Independent Prognostic Evaluation Of The Risk Score And Construction Of The Nomogram
Patients information was extracted from patients in the TCGA-LIHC dataset. These variables and risk scores were jointly analyzed in both univariate and multivariate Cox regression analyses. The rms package (version: 6.2-0) was used to create a nomogram based on independent variables for visualization and potential clinical use in predicting the prognosis of training cohort. The DCA curve and calibration curve were used to evaluate the performance of the nomogram.
Immune Infiltration Analysis
XCELL, CIBERSORT, and EPIC immune infiltrating analysis was performed to calculate the abundance of immune infiltrating cells(22). We calculated the stromal score and immune score through the Estimation of Stromal and Immune cells in Malignant Tumor tissues using Expression data (ESTIMATE) algorithm(23).
Statistical analysis
All statistical analyses were performed using R software (version 4.1.0) and R studio (version 1.4.1717). The Wilcoxon test was used to compare the gene expression levels between HCC patients and healthy individuals, as well as the composition of immune cells and ICD risk scores between low- and high- risk groups.
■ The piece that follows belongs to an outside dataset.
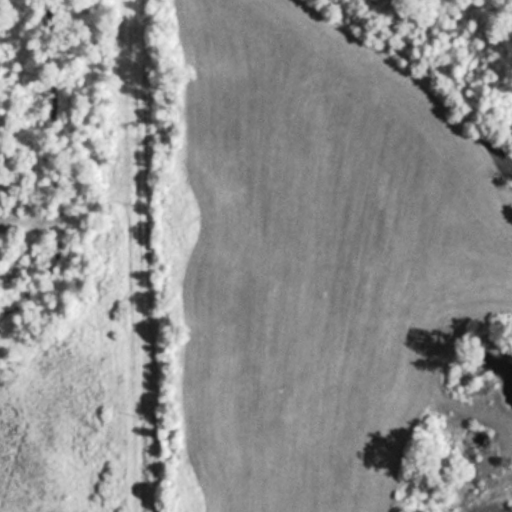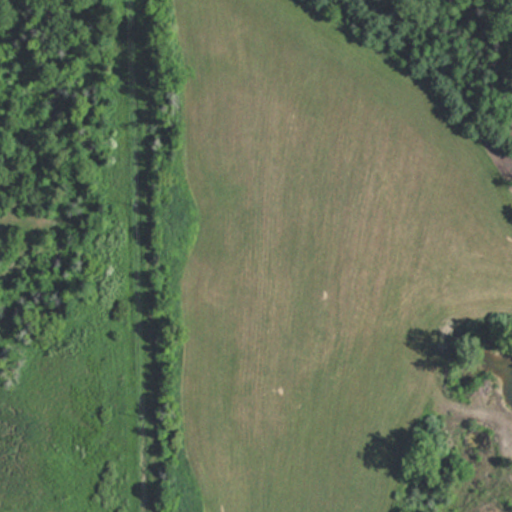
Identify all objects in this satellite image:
road: (126, 256)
LASSO-Cox regression was used for candidate gene selection(24). The Kaplan-Meier method and log-rank test were used to compare the survival rates between the low- and high-risk groups(25). Univariate and multivariate cox regression analyses were used to assess the independent prognostic variables. A two-tailed P value < 0.05 was considered statistically significant except for a certain P value was set(26).